Yazının başlığı her ne kadar, Korona’dan Sonra olsa da, herkesin malumu pandemi henüz gelmiş-geçmiş değildir. Erken bir; iyi yoldayız rehavetine kapıldığımız kesin. Son veriler iyimserliğe kapılmamamız gerektiğini söylüyor. İnsan faktörü pek çok şeyde belirleyicidir. Tedbir, devletten önce insana düşüyor. Başarı insanların endişe yüksekliğine bağlı. Tek tek kaygı duyup sorumlu davranacağız.
Korona’nın, devletleri her alanda yeni bir düzenleme ve anlayışla pozisyon almaya sevk edeceği muhakkak.
Bilime olan yönelimin, araştırma-gelişmeye ayrılacak bütçelerin katlanarak artacağını-artması gerektiğini umarım devletleri yönetenler de anlamışlardır.
Cumhuriyet’in eseri olan sağlık altyapısının ne denli önemli olduğunu, sağlığa yatırımın zorunlu ve hayati olduğunu yaşayarak anladık.
Yine, ithal etmeden buğday yetiştirmeye ne denli mecbur olduğumuzu inşallah anlamışızdır. Tarım olmadan sanayi devi olmanın çok da anlamlı olmadığını, ikisinin birlikte olması gerektiğini gördük. Türkiye’nin yirmide bir yüzölçümüne sahip, el kadar Hollanda dünyayı doyuruyor. Bir ülke neden üretmez, çoğu Arap ülkesi gibi eti, sütü, peyniri, buğdayı, mercimeği ithal eder. Ha tüfeği omuza takıp dağa çıkıp hainlik yapmışsın, ha toprak orada boş yatarken ülkenin sınırlı parasını gavurlara avuç avuç dağıtmışsın. Bir de, birim alandan alınan ürünü artırıp kendimizi sonra da komşularımızı doyurabilmeliyiz. Bize, evdeki saksıya bile domates yetiştirme heyecanını verecek yöneticiler lazım.
Uçsuz bucaksız meralara sahipken, denizaşırı ülkelerden angusmangus getirmek aklımızı peynir ekmekle yemek değil de nedir.

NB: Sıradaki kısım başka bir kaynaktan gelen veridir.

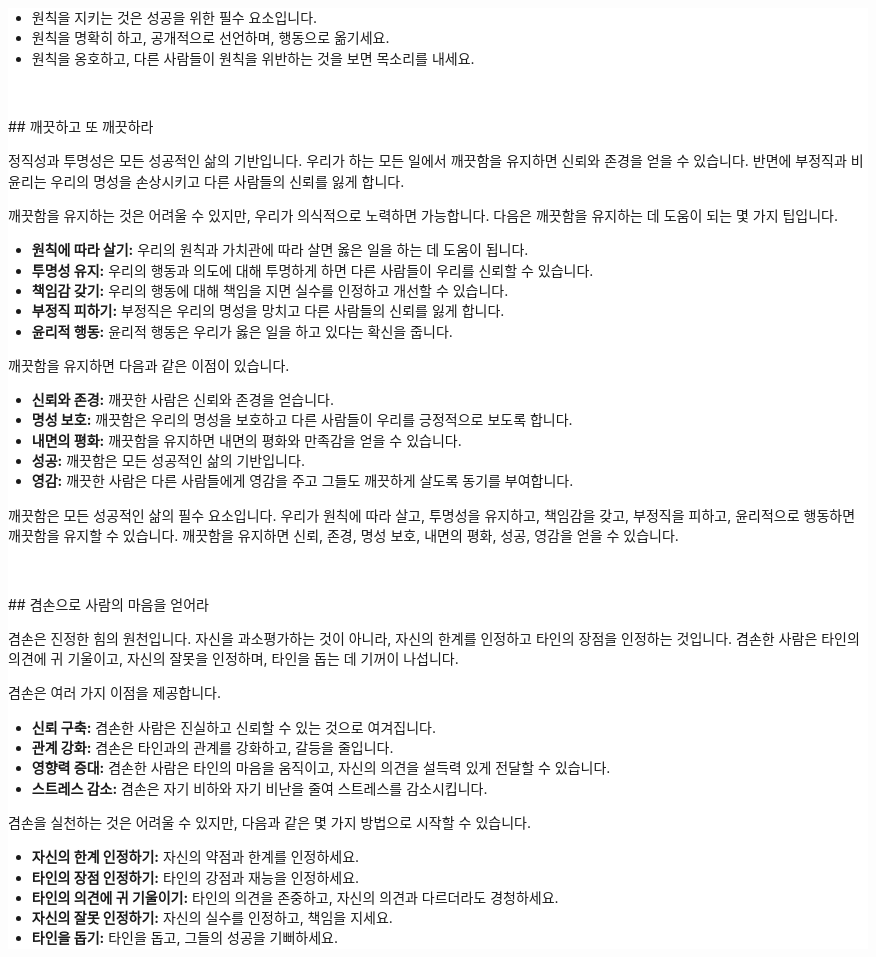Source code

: 

* 원칙을 지키는 것은 성공을 위한 필수 요소입니다.
* 원칙을 명확히 하고, 공개적으로 선언하며, 행동으로 옮기세요.
* 원칙을 옹호하고, 다른 사람들이 원칙을 위반하는 것을 보면 목소리를 내세요.

<p>&nbsp;</p>
## 깨끗하고 또 깨끗하라



정직성과 투명성은 모든 성공적인 삶의 기반입니다. 우리가 하는 모든 일에서 깨끗함을 유지하면 신뢰와 존경을 얻을 수 있습니다. 반면에 부정직과 비윤리는 우리의 명성을 손상시키고 다른 사람들의 신뢰를 잃게 합니다.



깨끗함을 유지하는 것은 어려울 수 있지만, 우리가 의식적으로 노력하면 가능합니다. 다음은 깨끗함을 유지하는 데 도움이 되는 몇 가지 팁입니다.

- **원칙에 따라 살기:** 우리의 원칙과 가치관에 따라 살면 옳은 일을 하는 데 도움이 됩니다.
- **투명성 유지:** 우리의 행동과 의도에 대해 투명하게 하면 다른 사람들이 우리를 신뢰할 수 있습니다.
- **책임감 갖기:** 우리의 행동에 대해 책임을 지면 실수를 인정하고 개선할 수 있습니다.
- **부정직 피하기:** 부정직은 우리의 명성을 망치고 다른 사람들의 신뢰를 잃게 합니다.
- **윤리적 행동:** 윤리적 행동은 우리가 옳은 일을 하고 있다는 확신을 줍니다.



깨끗함을 유지하면 다음과 같은 이점이 있습니다.

- **신뢰와 존경:** 깨끗한 사람은 신뢰와 존경을 얻습니다.
- **명성 보호:** 깨끗함은 우리의 명성을 보호하고 다른 사람들이 우리를 긍정적으로 보도록 합니다.
- **내면의 평화:** 깨끗함을 유지하면 내면의 평화와 만족감을 얻을 수 있습니다.
- **성공:** 깨끗함은 모든 성공적인 삶의 기반입니다.
- **영감:** 깨끗한 사람은 다른 사람들에게 영감을 주고 그들도 깨끗하게 살도록 동기를 부여합니다.



깨끗함은 모든 성공적인 삶의 필수 요소입니다. 우리가 원칙에 따라 살고, 투명성을 유지하고, 책임감을 갖고, 부정직을 피하고, 윤리적으로 행동하면 깨끗함을 유지할 수 있습니다. 깨끗함을 유지하면 신뢰, 존경, 명성 보호, 내면의 평화, 성공, 영감을 얻을 수 있습니다.

<p>&nbsp;</p>
## 겸손으로 사람의 마음을 얻어라



겸손은 진정한 힘의 원천입니다. 자신을 과소평가하는 것이 아니라, 자신의 한계를 인정하고 타인의 장점을 인정하는 것입니다. 겸손한 사람은 타인의 의견에 귀 기울이고, 자신의 잘못을 인정하며, 타인을 돕는 데 기꺼이 나섭니다.



겸손은 여러 가지 이점을 제공합니다.

- **신뢰 구축:** 겸손한 사람은 진실하고 신뢰할 수 있는 것으로 여겨집니다.
- **관계 강화:** 겸손은 타인과의 관계를 강화하고, 갈등을 줄입니다.
- **영향력 증대:** 겸손한 사람은 타인의 마음을 움직이고, 자신의 의견을 설득력 있게 전달할 수 있습니다.
- **스트레스 감소:** 겸손은 자기 비하와 자기 비난을 줄여 스트레스를 감소시킵니다.



겸손을 실천하는 것은 어려울 수 있지만, 다음과 같은 몇 가지 방법으로 시작할 수 있습니다.

- **자신의 한계 인정하기:** 자신의 약점과 한계를 인정하세요.
- **타인의 장점 인정하기:** 타인의 강점과 재능을 인정하세요.
- **타인의 의견에 귀 기울이기:** 타인의 의견을 존중하고, 자신의 의견과 다르더라도 경청하세요.
- **자신의 잘못 인정하기:** 자신의 실수를 인정하고, 책임을 지세요.
- **타인을 돕기:** 타인을 돕고, 그들의 성공을 기뻐하세요.
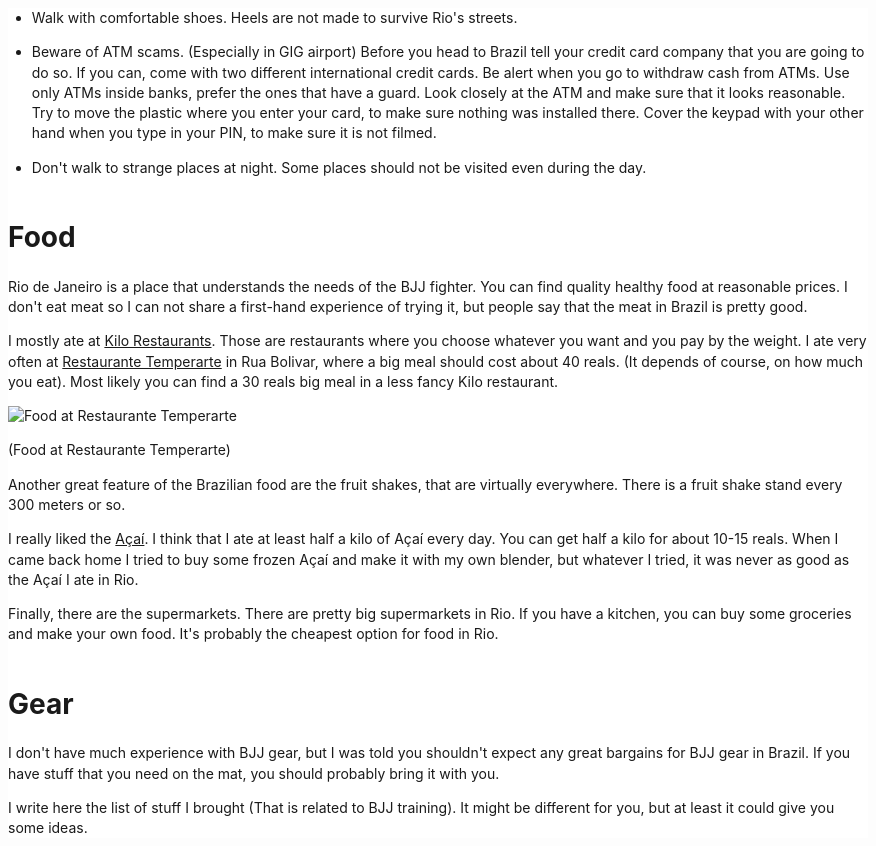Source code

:- Walk with comfortable shoes. Heels are not made to survive Rio's streets.

- Beware of ATM scams. (Especially in GIG airport) Before you head to Brazil
  tell your credit card company that you are going to do so. If you can, come
  with two different international credit cards. 
  Be alert when you go to withdraw cash from ATMs. Use only ATMs inside banks,
  prefer the ones that have a guard. Look closely at the ATM and make sure that
  it looks reasonable. Try to move the plastic where you enter your card, to
  make sure nothing was installed there. Cover the keypad with your other hand
  when you type in your PIN, to make sure it is not filmed.

- Don't walk to strange places at night. Some places should not be visited even
  during the day.

# Food

Rio de Janeiro is a place that understands the needs of the BJJ fighter. You can
find quality healthy food at reasonable prices. I don't eat meat so I can not
share a first-hand experience of trying it, but people say that the meat in
Brazil is pretty good.

I mostly ate at [Kilo Restaurants](https://en.wikipedia.org/wiki/Buffet). Those
are restaurants where you choose whatever you want and you pay by the weight. I
ate very often at [Restaurante Temperarte](http://www.temperarte.com.br/) in Rua
Bolivar, where a big meal should cost about 40 reals. (It depends of course, on
how much you eat). Most likely you can find a 30 reals big meal in a less fancy
Kilo restaurant.

![Food at Restaurante Temperarte]({filename}images/temperarte.jpg)

(Food at Restaurante Temperarte)

Another great feature of the Brazilian food are the fruit shakes, that are
virtually everywhere. There is a fruit shake stand every 300 meters or so.

I really liked the [Açaí](https://en.wikipedia.org/wiki/A%C3%A7a%C3%AD_palm). I
think that I ate at least half a kilo of Açaí every day. You can get half a kilo
for about 10-15 reals. When I came back home I tried to buy some frozen Açaí and
make it with my own blender, but whatever I tried, it was never as good as the
Açaí I ate in Rio.

Finally, there are the supermarkets. There are pretty big supermarkets in Rio.
If you have a kitchen, you can buy some groceries and make your own food. It's
probably the cheapest option for food in Rio.

# Gear

I don't have much experience with BJJ gear, but I was told you shouldn't expect
any great bargains for BJJ gear in Brazil. If you have stuff that you need on
the mat, you should probably bring it with you.

I write here the list of stuff I brought (That is related to BJJ training). It
might be different for you, but at least it could give you some ideas.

Bu sular yağmurlar her zaman böyle akacak sanıyorsak, en azından pek safız demektir. Sular kesildiğinde yüzümüzü nasıl bir avuç suyla yıkayabiliyor, bir bardak suyla nasıl tıraş olup dişimizi fırçalayabiliyorsak, bunu neden sular akarken de yapmayız.
Devlet ne yapsın, belediye ne yapsın, daha geçenlerde televizyonlarda gördük; dalgıçlar Antalya’nın denizlerinde maske-eldiven topluyordu. Biz Ortadoğu ülkesiyiz, tavsiyeden-lütfenden anlamayız. Bilimden yana yöneticiler böylesi durumlarda kamunun menfaati için otoriter olmak durumundadır. Uzakdoğu’nun bazı ülkelerine bakın, asker gibi bir işaretle yatıp bir işaretle kalkıyorlar. Kimse ayrı baş tutmuyor. Avrupalı zaten bilinçli, tedbirini kendisi alıyor.
Hiçbir şeyden ders almıyoruz. Ne terörden, ne depremden ne de salgından. Yöneticilerimiz Korona’dan sonra stratejik alan ve ürünlerin değerini acı bir tecrübeyle de olsa umarım alırlar.
Eğitim, sağlık ve güvenlik milli olmalıdır, milletleştirilmelidir. Devlet bu alanlarda asli olmalı, ortağı olmamalıdır.
Devletin yangın, sel, deprem, salgın felaketlerinde kozmik odası-bilgi bankası olmalı, iş başa gelince ne yapacağını, ne üreteceğini bilmelidir. Hık-mık etmeden atacağı adımları ezbere bilmelidir.
Bir de akıl var yakın var. Belediye ve muhtarlara bu alanlarda yetki ve görev verilmelidir. Ülke büyük, insan çok, Ankara oturduğu yerden her noktaya ulaşamayabilir, ulaşıncaya kadar hasta ölebilir. Ülke sathında 4 bin belediye, 50 bin muhtar var. Harikalar yaratabilirler.
Valla baba yorgun, vatandaş yorgun. Bu saatten sonra kalkıp bir de NATO, Avrupa Birliği, Dünya Sağlık Örgütü ne olur diye çok da endişelenmeyelim. Bugün biz bize düşeni yapalım, gerisini de yarın başa gelince düşünürüz.